Feel confident walking into that interview! Raise your hands up, hold your chest high, and, whatever you do, don’t cross your arms as you wait. You want to make sure the pose you’re striking inspires confidence and communicates that confidence to your (hopefully) future employer.
We’ve all received this advice and probably incorporated it into our store of common knowledge at some point or another. Perhaps we’ve actively used it during a big meeting or important presentation. Much credit is owed to a 2010 paper on “power posing,” which found that “posing in high-power nonverbal displays (as opposed to low-power nonverbal displays) would cause neuroendocrine and behavioral changes for both male and female participants.” In other words, assuming a specific stance can cause you not only cause you to behave more confidently, but also induces an actual change in chemical reactions in the brain. The authors also concluded that high-power posers felt more powerful and were more likely to take risks. In academic parlance, they asserted that these stances caused “advantaged and adaptive psychological, physiological, and behavioral changes.” The purported phenomenon spawned a TED talk from one of the paper’s authors, Amy Cuddy, whose captivating words helped disseminate their ideas into popular culture. Sounds like some pretty great results from just shifting one’s body a bit!

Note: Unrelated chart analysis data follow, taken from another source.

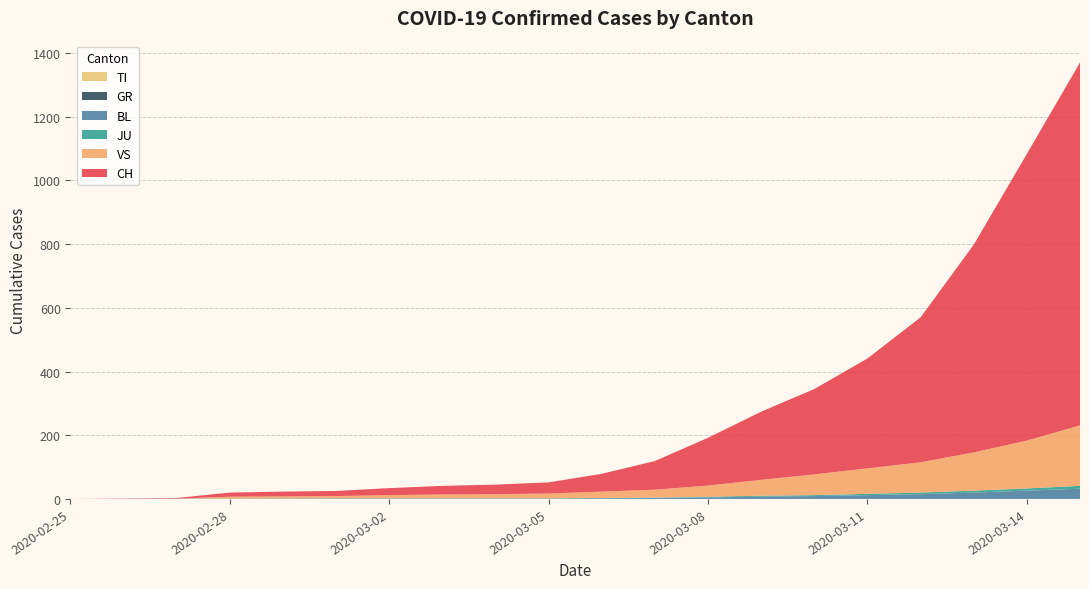

Reading left to right, extract all data points from this chart.

CH: 2020-02-25=0	2020-02-26=1	2020-02-27=2	2020-02-28=13	2020-02-29=15	2020-03-01=16	2020-03-02=22	2020-03-03=27	2020-03-04=30	2020-03-05=35	2020-03-06=56	2020-03-07=90	2020-03-08=150	2020-03-09=214	2020-03-10=268	2020-03-11=345	2020-03-12=455	2020-03-13=652	2020-03-14=900	2020-03-15=1139
TI: 2020-02-25=0	2020-02-26=0	2020-02-27=0	2020-02-28=0	2020-02-29=0	2020-03-01=0	2020-03-02=0	2020-03-03=0	2020-03-04=0	2020-03-05=0	2020-03-06=0	2020-03-07=0	2020-03-08=0	2020-03-09=0	2020-03-10=0	2020-03-11=0	2020-03-12=0	2020-03-13=0	2020-03-14=0	2020-03-15=0
GR: 2020-02-25=0	2020-02-26=0	2020-02-27=0	2020-02-28=0	2020-02-29=0	2020-03-01=0	2020-03-02=0	2020-03-03=0	2020-03-04=0	2020-03-05=0	2020-03-06=0	2020-03-07=0	2020-03-08=0	2020-03-09=0	2020-03-10=0	2020-03-11=0	2020-03-12=0	2020-03-13=0	2020-03-14=0	2020-03-15=0
JU: 2020-02-25=0	2020-02-26=0	2020-02-27=1	2020-02-28=1	2020-02-29=1	2020-03-01=1	2020-03-02=1	2020-03-03=1	2020-03-04=1	2020-03-05=1	2020-03-06=1	2020-03-07=1	2020-03-08=2	2020-03-09=3	2020-03-10=3	2020-03-11=4	2020-03-12=5	2020-03-13=6	2020-03-14=7	2020-03-15=9
VS: 2020-02-25=0	2020-02-26=0	2020-02-27=0	2020-02-28=6	2020-02-29=6	2020-03-01=7	2020-03-02=10	2020-03-03=12	2020-03-04=13	2020-03-05=15	2020-03-06=20	2020-03-07=25	2020-03-08=35	2020-03-09=50	2020-03-10=65	2020-03-11=80	2020-03-12=95	2020-03-13=120	2020-03-14=150	2020-03-15=190
BL: 2020-02-25=0	2020-02-26=0	2020-02-27=0	2020-02-28=0	2020-02-29=1	2020-03-01=1	2020-03-02=1	2020-03-03=1	2020-03-04=1	2020-03-05=1	2020-03-06=2	2020-03-07=3	2020-03-08=5	2020-03-09=7	2020-03-10=9	2020-03-11=12	2020-03-12=15	2020-03-13=20	2020-03-14=26	2020-03-15=32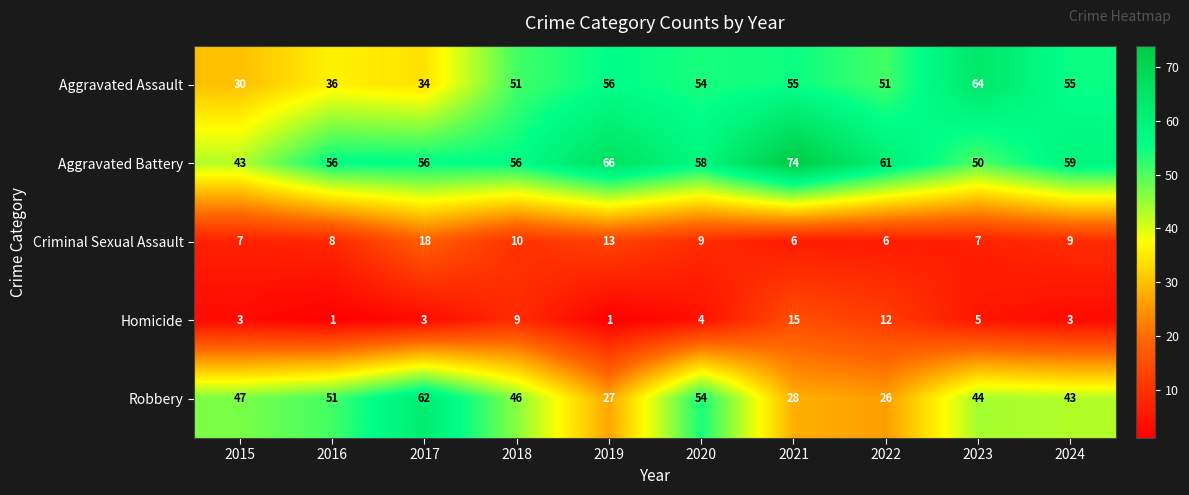

Which series has the widest spread of values?

Robbery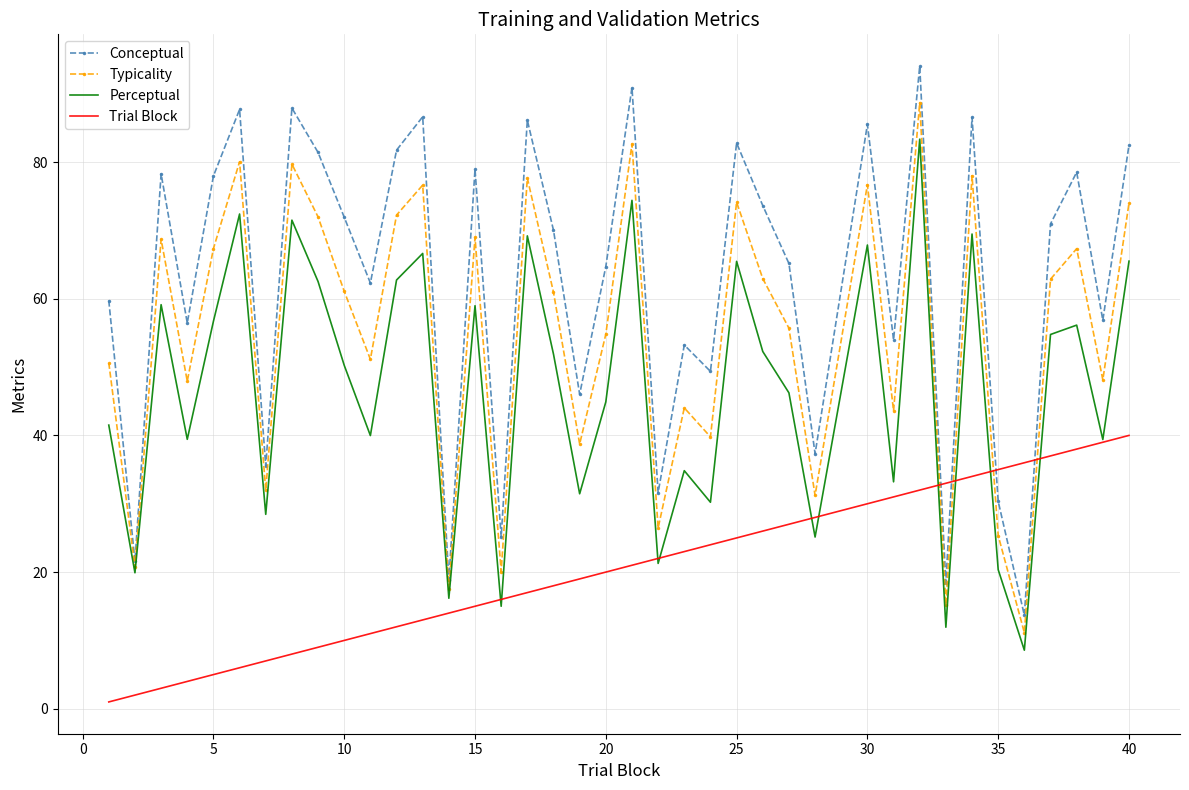

Which series has the largest total across all categories?

Conceptual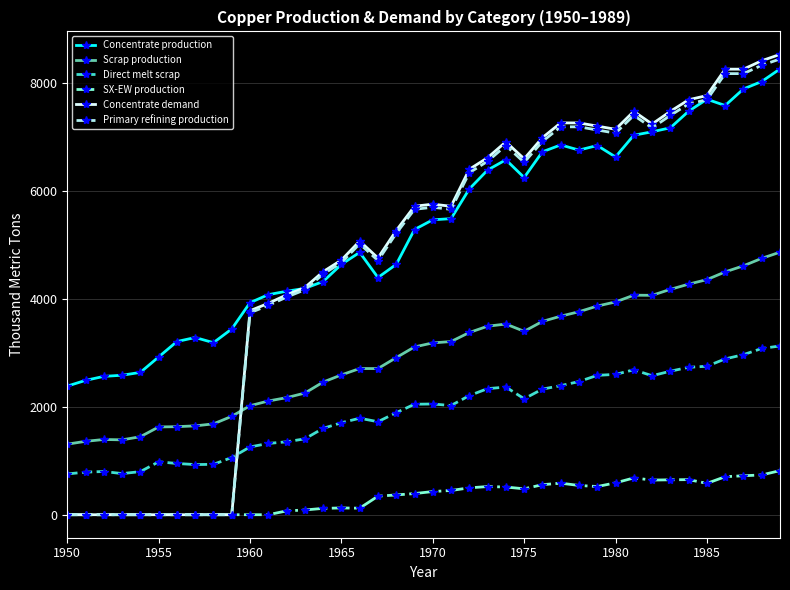

True or false: Scrap production has more than 1 points higher than both neighbors.

True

Well, not so fast. It turns out one of the co-authors, Dana Carney, declared in no uncertain terms earlier this year that she does not “think power poses are real.”

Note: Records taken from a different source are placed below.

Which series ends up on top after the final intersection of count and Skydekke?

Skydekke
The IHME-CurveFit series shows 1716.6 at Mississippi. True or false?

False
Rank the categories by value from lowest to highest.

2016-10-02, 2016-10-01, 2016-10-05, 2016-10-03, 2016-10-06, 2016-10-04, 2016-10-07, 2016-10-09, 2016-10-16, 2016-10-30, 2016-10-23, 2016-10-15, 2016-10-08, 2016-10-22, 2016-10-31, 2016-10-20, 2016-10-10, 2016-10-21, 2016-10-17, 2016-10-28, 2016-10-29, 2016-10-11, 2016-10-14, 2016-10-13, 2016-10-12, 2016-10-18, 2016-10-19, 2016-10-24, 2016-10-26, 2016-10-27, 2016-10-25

In fact, Carney posted a manifesto on her website explaining her current view of the original paper, Carney reports a wave of evidence that has convinced her of serious confounders in the study. Chief among them: the sample size of 42 was “tiny,” and the “data are flimsy. The effects were small and barely there in many cases.” Uri Simonsohn, a behavioral scientist at the Wharton School of Business, also spoke to NPR about the 2010 study, specifically how its shortcomings demonstrate how the standards for rigorous scientific evaluations have changed over the years. He too expressed concern for the small sample size and how priors can infect the integrity of an intervention. Carney wrote further that certain research decisions seem in retrospect like “p-hacking,” or manipulating variables (even if unintentionally) to achieve a desired level of statistical significance.
But that’s not all! Carney goes on to outline the “obviously clear” confounds in the original paper, which are the main reason she now disavows the six-year-old findings. (She also claims not to have spoken about power poses for five years, since she first became skeptical of their significance). First, both experimenters involved with the experiment were aware of the hypothesis that power poses would increase feelings of authority and a taste for risk-taking (in this experiment, the risk-seeking was a gambling task that participants could win or lose). The testosterone effect, which is the one related to power, was measured after risk-seeking participants were told they had won. Other research, though, shows that winning itself increases testosterone levels. So, the observed elevation might have been a product of #winning, not posing.
The now infamous study did randomize which participants were assigned to “power poses” and which were not. Carney’s current views on the study highlight some flaws in the methodology, namely the need for rigor even when randomization is used. Cuddy was surprised that Carney chose to discount the study on account of its flaws, explaining “[l]ike all scientists, I understand that my field evolves as new evidence replicates some effects and not others. My scientific evaluation of the various effects will update as new information comes in.”
Notwithstanding Cuddy’s laudable view, there is almost no denying the problems with the original paper. From sample size to administrative integrity to statistical measures, it was plagued by methodological shortcomings that can’t save any RCT. Relying on one flawed, even if randomized, study cannot be sufficient, even if the results “feel” right. Thus, Cuddy might follow her co-author’s lead and update her priors more definitively. That would be an intellectual power pose worth embracing.